Lower loan loss provisions softened the blow for the under-stress industry as mortgage originations surged to $95.9 billion from $63.2 billion a quarter earlier (still down from $133.8 billion a year ago).
Thrifts accounted for about 20 percent of all 1-4 unit family home loan originations, down from 26 percent in the fourth quarter, but up from 19 percent a year ago.
Refinancing accounted for 55 percent of thrift originations, up from 42 percent a quarter earlier and 50 percent a year ago.
Meanwhile, delinquencies increased across the board, with troubled assets accounting for 3.35 percent of total assets, up from 2.54 percent in the fourth quarter and 2.06 percent a year earlier.

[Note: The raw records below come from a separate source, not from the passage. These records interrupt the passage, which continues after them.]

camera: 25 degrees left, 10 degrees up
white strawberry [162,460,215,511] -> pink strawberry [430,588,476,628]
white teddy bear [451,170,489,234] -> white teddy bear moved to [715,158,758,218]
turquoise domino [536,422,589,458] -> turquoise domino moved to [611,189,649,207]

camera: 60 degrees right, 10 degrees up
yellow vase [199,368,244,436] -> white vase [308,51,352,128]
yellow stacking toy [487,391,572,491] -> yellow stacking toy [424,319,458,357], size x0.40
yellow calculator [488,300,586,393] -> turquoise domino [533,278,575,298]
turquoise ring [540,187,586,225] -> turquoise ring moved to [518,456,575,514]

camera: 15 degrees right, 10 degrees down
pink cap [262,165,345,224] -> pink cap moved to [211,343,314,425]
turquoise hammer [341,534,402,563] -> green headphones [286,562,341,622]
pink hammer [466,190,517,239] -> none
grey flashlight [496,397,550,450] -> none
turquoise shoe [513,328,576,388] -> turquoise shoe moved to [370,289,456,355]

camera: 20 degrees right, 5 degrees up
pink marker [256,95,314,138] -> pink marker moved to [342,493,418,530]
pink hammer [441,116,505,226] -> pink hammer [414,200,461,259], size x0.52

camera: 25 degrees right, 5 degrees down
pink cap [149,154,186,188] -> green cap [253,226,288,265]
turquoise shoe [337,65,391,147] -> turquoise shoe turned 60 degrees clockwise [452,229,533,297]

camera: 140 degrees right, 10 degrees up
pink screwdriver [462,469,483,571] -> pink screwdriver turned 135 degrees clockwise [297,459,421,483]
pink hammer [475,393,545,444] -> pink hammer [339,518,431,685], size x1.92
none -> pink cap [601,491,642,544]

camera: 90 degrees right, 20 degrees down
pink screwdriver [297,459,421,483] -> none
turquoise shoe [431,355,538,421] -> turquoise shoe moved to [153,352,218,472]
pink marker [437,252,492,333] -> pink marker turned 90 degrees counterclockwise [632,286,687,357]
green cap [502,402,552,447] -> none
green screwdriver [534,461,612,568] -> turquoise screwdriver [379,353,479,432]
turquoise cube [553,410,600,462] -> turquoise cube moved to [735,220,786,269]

“Mortgages on 1-4 family properties comprise approximately 81 percent of the industry’s current troubled assets, with an additional 13 percent consisting of commercial real estate loans (nonresidential mortgages, multifamily complexes, and construction loans), and six percent in nonmortgage loans” the report said.
“In contrast, commercial real estate loans comprised the majority, or 68 percent, of thrift troubled assets at the end of 1990, with 1-4 family mortgages (23 percent) and nonmortgage loans (9 percent) comprising the remainder.”
So-called “problem thrifts” continue to rise, with 31 institutions holding that distinction as of the end of the first quarter, up from 26 in the linked quarter.